Cos’è che ricorda maggiormente di Foà come attore? Qual era la sua dote migliore?
L’assoluta modernità della sua recitazione, anche quando aveva superato i 90 anni. Non c’era mai un gesto o un’espressione in più di quelle richieste dal personaggio, anzi tendeva a togliere più che ad aggiungere. Conosceva benissimo pubblico e palcoscenico, ma ogni volta era una sfida, con se stesso prima e col pubblico poi, ma sempre sottraendo e mai indulgendo in certi atteggiamenti un po’ gigioneschi che spesso caratterizzano i grandi attori soprattutto ad una certa età. La semplicità e la naturalezza della sua recitazione erano in realtà frutto di uno studio appassionato e complesso.
Tecnica e sentimento: c’è un gesto, una frase, un’opera in particolare che riescono a riassumere, secondo il suo punto di vista, tutta l’anima di Foà a teatro o al cinema?
Sono 3 le cose che mi vengono in mente, una più privata: ancora pochissimi anni fa, scendendo dal palcoscenico, chiedeva sempre “Come sono andato?”. Era un Maestro, un attore straordinario, ma nonostante fosse consapevole della sua arte aveva bisogno comunque di sicurezza. In teatro sicuramente la sua lettura della Commedia di Dante: credo, e non sono io a pensarlo, che fosse probabilmente uno dei più grandi lettori di Dante, perché riusciva a renderlo in modo sublime e assolutamente moderno e chiaro, anche nei passaggi più oscuri e difficili. In cinema mi viene in mente Il Processo di Orson Welles, in cui è uno straordinario interprete: nel ruolo del commissario condensa il suo concetto di recitazione asciutta e incisiva.
Dal libro si scopre spesso un uomo istintivo, senza peli sulla lingua che dice quello che pensa in modo diretto. Ci vuole accennare questo suo lato, se vuole anche attraverso un aneddoto.
Era sicuramente così, era convinto del dovere della sincerità, anche quando forse non era proprio così necessario esprimerla… Ricordo un episodio, riportato anche nel libro: al termine di uno spettacolo con Alessandro Haber, Arnoldo volle andare in camerino a salutarlo, e gli disse “secondo me non hai centrato il personaggio”. Haber ovviamente non gradì questo commento, ma alla critica situazione pose fine Michele Placido che fece uscire quasi di peso Foà dal camerino, liberando così il povero Haber!
Oltre cento i film in cui recitò per il cinema. Qual è il suo preferito e perché.

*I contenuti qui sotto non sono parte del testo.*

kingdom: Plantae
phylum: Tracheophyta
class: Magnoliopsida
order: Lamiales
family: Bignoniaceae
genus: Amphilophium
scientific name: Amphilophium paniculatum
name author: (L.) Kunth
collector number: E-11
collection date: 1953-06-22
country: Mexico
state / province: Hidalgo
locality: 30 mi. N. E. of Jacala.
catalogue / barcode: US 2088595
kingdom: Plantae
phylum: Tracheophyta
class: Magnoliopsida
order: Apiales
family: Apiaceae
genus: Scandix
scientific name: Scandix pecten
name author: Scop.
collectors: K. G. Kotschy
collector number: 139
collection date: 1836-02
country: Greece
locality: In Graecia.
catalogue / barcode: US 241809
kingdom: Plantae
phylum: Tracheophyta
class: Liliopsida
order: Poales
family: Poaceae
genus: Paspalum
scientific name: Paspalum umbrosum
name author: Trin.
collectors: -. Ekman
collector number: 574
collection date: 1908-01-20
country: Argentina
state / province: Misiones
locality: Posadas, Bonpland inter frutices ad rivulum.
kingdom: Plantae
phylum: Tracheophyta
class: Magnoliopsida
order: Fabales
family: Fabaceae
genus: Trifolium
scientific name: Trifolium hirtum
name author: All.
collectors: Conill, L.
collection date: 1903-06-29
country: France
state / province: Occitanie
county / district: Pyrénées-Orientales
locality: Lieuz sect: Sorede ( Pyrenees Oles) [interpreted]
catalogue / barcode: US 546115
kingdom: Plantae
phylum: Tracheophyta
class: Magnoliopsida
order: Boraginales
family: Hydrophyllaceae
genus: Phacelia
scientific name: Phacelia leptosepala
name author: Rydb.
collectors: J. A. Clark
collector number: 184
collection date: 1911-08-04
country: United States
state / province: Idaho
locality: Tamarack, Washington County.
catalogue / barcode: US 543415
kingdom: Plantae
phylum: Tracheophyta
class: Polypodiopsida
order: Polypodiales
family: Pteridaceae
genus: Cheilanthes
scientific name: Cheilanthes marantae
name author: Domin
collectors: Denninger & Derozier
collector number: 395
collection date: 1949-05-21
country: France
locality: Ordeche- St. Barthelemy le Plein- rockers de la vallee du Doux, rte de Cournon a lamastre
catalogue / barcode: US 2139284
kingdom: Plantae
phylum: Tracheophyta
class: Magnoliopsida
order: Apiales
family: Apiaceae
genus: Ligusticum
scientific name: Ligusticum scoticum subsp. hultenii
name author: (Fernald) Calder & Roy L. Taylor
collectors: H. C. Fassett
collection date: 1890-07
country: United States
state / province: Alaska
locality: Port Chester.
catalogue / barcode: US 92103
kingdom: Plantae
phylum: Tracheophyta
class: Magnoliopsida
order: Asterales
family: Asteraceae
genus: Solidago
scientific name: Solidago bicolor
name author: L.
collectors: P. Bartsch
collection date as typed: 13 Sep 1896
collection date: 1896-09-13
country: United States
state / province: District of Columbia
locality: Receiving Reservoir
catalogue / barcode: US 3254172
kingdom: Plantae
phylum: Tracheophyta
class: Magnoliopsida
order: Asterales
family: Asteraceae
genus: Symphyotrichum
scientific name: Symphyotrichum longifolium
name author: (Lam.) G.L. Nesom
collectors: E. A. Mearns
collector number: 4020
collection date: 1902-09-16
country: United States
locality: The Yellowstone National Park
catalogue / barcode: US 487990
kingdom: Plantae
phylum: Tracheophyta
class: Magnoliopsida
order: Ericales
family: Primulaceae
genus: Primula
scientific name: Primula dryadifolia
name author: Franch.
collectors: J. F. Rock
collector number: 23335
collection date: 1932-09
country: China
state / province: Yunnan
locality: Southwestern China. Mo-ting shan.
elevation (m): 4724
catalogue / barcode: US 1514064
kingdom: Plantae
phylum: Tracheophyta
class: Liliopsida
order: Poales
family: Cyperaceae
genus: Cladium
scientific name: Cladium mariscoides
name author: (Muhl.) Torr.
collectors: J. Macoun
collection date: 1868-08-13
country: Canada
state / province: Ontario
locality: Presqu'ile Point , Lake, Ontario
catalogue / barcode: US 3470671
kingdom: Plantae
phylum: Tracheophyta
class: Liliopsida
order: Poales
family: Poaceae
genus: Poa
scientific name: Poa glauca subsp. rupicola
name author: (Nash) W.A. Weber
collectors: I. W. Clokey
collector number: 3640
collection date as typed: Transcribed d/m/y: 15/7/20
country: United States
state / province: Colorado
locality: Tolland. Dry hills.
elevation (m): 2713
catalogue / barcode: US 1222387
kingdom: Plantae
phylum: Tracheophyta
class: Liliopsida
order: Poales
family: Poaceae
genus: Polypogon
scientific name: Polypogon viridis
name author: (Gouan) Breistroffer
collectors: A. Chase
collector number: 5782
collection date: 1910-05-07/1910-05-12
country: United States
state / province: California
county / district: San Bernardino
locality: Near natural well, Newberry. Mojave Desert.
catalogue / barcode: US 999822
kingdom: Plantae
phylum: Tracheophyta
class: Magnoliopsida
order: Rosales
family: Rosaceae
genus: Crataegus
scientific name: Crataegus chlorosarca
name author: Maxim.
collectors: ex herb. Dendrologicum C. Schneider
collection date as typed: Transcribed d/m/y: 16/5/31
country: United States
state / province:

Confesso di non averli visti tutti, e di essere molto legata agli ultimi film, tra cui La Febbre di D’Alatri, ma due, se posso, sono i miei preferiti: I Cento Cavalieri di Vittorio Cottafavi, in cui Foà gioca meravigliosamente con la parte più comica della sua recitazione e anche con quella più intensa, ed inoltre era bellissimo! E poi Gente di Roma di Ettore Scola, ruolo straordinario in uno degli episodi del film che gli valse il Nastro d’Argento, ma soprattutto film che ha segnato l’incontro fondamentale con Ettore Scola, non solo a livello artistico ma anche umano.